The Delaware company remained positive about its wealth management and corporate client services businesses.

Hampered by loan losses, Wilmington Trust Corp. reported a loss in the first quarter, but the company remained positive about its wealth management and corporate client services businesses.

The Delaware company reported Friday a loss of $29.2 million, or 44 cents a share. A year earlier, it reported a gain of $21.8 million or 25 cents a share. It said revenue declined 15% to $164.2 million. The results were worse than expected. Analysts had expected a loss of 4 cents on a revenue gain of $187 million.

Ted T. Cecala, Wilmington Trust’s [WL] chairman and chief executive officer, said that its wealth advisory services and corporate client services performed well, but "these positives were muted by the reserve and provision for loan losses, which we increased because Delaware's economy is lagging the improvements seen elsewhere in the United States."

The company's loan-loss provisions more than doubled to $77.4 million from a year ealier.

The company is continuing to look for ways to expand its wealth management operations. It has added 18 wealth managers in the Southeast in the past six months and in February an executive said that it plans to continue to expand in the region as it looks to cross-sell more products and services to its existing customers.

The Delaware company’s wealth arm has added all of the wealth managers to its two offices in Atlanta, which caters to high-net-worth individuals in Georgia, Florida, Alabama and Tennessee. It started to expand in the region in 2002 when it bought Balentine & Co., an Atlanta investment counseling firm.

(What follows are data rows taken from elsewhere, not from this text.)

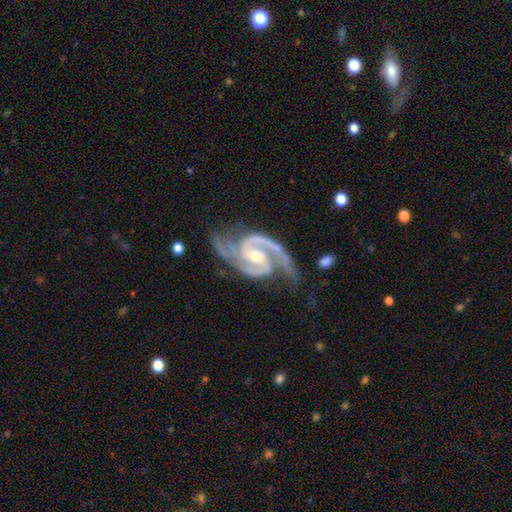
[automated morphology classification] This appears to be a featured or disk galaxy (94%) with a weak bar (40%), 2 (81%) medium (59%) spiral arms (99%) and a moderate central bulge (51%). Merging: none (63%).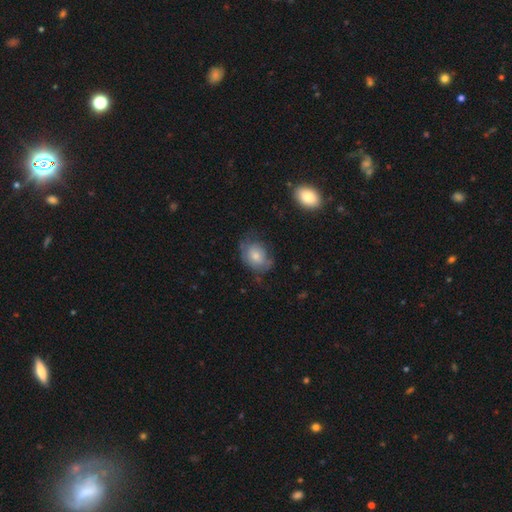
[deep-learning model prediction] Smooth or featured?
  - smooth: 63% *
  - featured or disk: 30%
  - star or artifact: 7%
How rounded?
  - in between: 62% *
  - round: 37%
  - cigar-shaped: 1%
Merging?
  - none: 50% *
  - minor disturbance: 32%
  - major disturbance: 16%
  - merger: 2%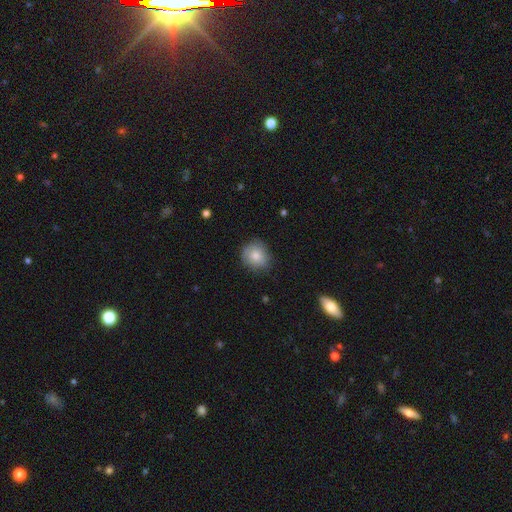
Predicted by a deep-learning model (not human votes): smooth_or_featured: smooth (p=0.80) [alt: featured or disk p=0.13]
how_rounded: round (p=0.82) [alt: in between p=0.17]
merging: none (p=0.76) [alt: minor disturbance p=0.19]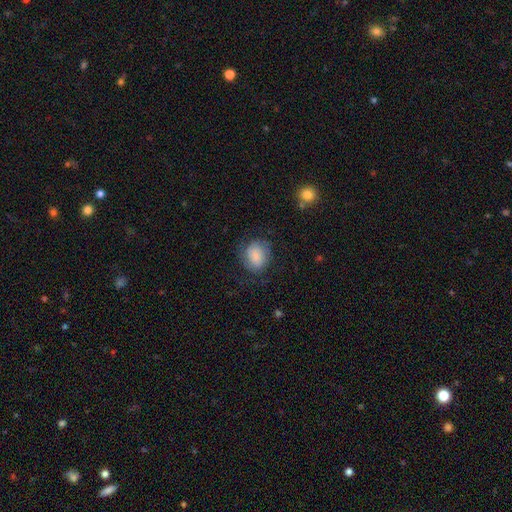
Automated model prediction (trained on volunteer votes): This appears to be a smooth galaxy with no disk features (68%) that is round (59%). Merging: none (65%).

In the first quarter, Wilmington Trust’s wealth advisory services business saw a 11% decline in revenue from a year earlier to $44.1 million. The company attributed the loss to the fact that it began waiving fees on money market mutual funds in the second quarter of last year “as low market interest rates caused yields to decline. These waivers reduced WAS mutual fund revenue by approximately $4.4 million for the 2010 first quarter.”